[What is asked]
Copy out each line below that contains the word "part".

[Provided records]

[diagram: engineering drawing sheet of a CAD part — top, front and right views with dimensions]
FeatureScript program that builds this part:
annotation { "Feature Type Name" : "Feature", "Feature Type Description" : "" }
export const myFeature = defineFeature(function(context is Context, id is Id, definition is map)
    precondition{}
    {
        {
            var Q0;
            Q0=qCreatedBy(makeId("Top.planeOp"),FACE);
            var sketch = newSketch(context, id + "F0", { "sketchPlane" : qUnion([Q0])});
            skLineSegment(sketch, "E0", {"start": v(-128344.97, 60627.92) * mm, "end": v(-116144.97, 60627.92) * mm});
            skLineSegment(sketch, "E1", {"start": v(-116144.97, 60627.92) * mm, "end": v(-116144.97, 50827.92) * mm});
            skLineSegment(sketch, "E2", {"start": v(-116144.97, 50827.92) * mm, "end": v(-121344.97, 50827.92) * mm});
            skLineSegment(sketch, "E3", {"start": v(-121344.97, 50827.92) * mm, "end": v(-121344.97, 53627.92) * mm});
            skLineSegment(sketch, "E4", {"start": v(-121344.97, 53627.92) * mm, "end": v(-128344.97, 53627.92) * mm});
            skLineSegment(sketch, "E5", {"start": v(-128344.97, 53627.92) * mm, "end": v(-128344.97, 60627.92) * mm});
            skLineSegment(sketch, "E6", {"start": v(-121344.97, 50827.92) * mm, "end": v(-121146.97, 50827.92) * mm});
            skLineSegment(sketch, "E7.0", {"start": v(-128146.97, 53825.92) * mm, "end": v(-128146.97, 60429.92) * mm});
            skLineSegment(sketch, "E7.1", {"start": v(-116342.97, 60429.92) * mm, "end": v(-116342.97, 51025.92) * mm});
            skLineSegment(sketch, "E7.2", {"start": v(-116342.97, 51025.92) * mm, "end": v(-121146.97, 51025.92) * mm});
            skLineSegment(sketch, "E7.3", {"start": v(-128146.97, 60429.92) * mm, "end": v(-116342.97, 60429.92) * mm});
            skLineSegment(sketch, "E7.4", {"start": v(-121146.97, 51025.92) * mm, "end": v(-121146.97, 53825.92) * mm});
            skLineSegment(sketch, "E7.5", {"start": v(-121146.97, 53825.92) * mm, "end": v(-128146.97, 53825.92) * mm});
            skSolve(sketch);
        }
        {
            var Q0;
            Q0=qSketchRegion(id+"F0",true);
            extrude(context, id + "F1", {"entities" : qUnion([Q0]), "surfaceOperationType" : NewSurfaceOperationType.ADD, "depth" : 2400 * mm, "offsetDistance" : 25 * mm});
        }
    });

[Output for this task]
[diagram: engineering drawing sheet of a CAD part — top, front and right views with dimensions]
FeatureScript program that builds this part:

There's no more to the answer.